### INFORMATION PROVIDED:

____________________

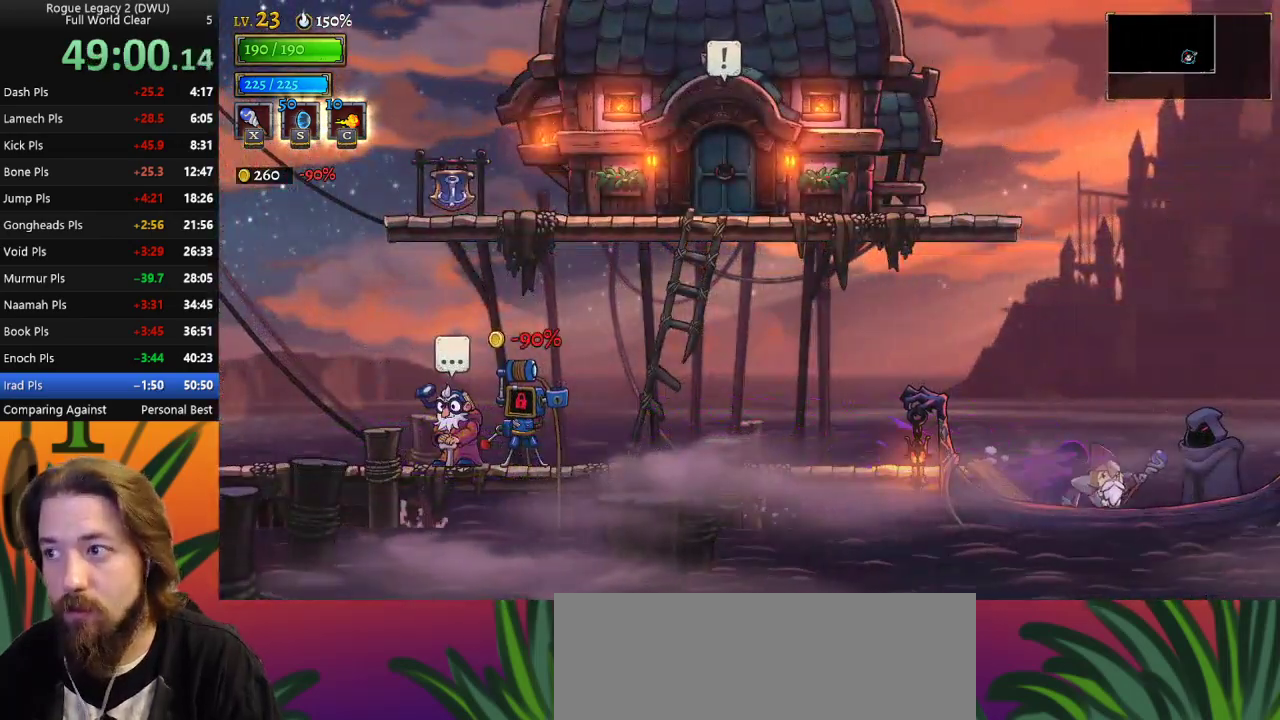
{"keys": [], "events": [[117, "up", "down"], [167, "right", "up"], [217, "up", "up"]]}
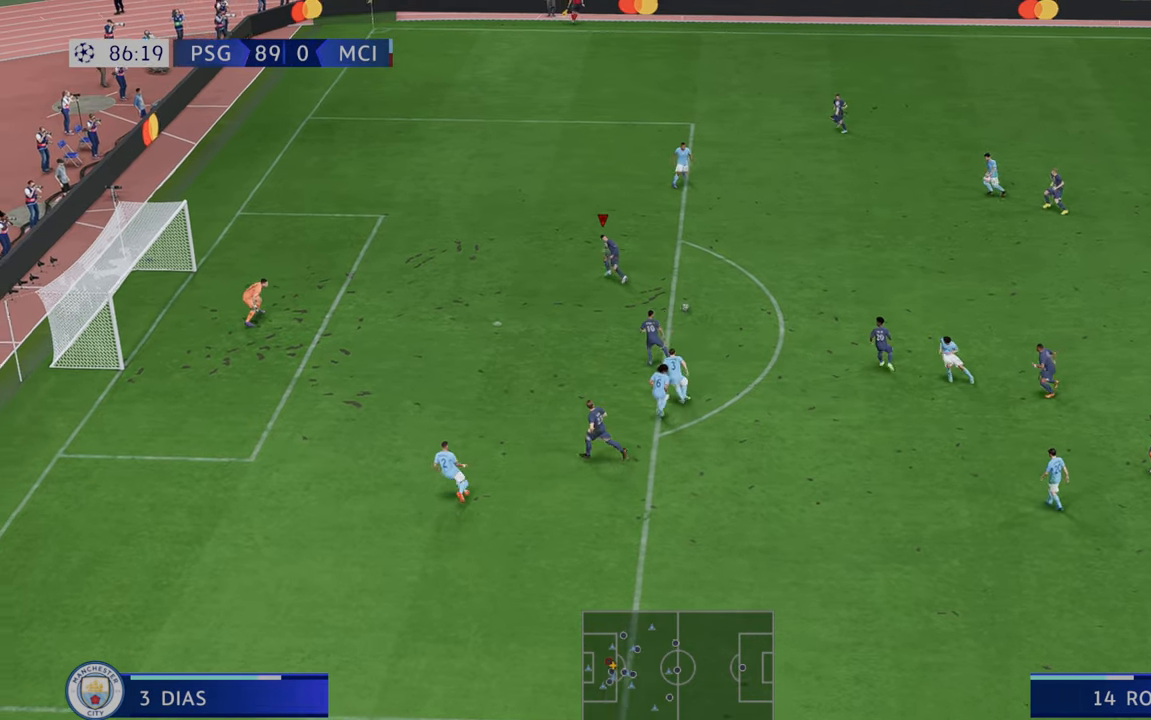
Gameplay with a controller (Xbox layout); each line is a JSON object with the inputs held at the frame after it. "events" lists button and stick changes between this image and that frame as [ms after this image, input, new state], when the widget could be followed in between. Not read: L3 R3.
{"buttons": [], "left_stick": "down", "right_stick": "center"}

____________________

Reproduce, exactly and with both ends included, every line from the one that contains "Gameplay with a" to the end of the listing above.

Gameplay with a controller (Xbox layout); each line is a JSON object with the inputs held at the frame after it. "events" lists button and stick changes between this image and that frame as [ms after this image, input, new state], when the widget could be followed in between. Not read: L3 R3.
{"buttons": [], "left_stick": "down", "right_stick": "center"}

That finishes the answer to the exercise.